At container level, larger DC blocks with 4MWh capacity or more were found to be 39% cheaper than 2MWh to 4MWh configurations.
Driven by these factors and others such as advances in system integration and manufacturing efficiency, BNEF said cost reductions are expected to continue and by 2035, the firm has forecast US$41/kWh average prices for 4-hour turnkey systems in China, US$101/kWh in Europe and US$108/kWh for systems in the US that use Chinese batteries.
In the past year, Europe saw a sharper year-on-year decline in system costs (37%) than China did (29%), which BNEF said was due to overcapacity from Chinese suppliers hitting the European market in response to domestic market saturation in China and US policy changes. This was also echoed in the recent Li-ion pack price survey’s findings.

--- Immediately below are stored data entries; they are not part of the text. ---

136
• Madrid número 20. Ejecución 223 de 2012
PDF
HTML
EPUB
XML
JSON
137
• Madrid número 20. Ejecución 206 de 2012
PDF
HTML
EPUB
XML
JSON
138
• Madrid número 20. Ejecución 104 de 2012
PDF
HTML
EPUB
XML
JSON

US import tariffs on Chinese batteries are due to increase, and rule changes to the investment tax credit (ITC) and production tax credit (PTC) incentives are locking out projects that benefit from material assistance from foreign entity of concern (FEOC) countries, including China.
However, BNEF still believes BESS prices in the US market will continue to decline even with Chinese imports, although projects using batteries made within the US or from non-FEOC producers in Southeast Asia, for example, will have the advantage of still being able to avail of tax credits.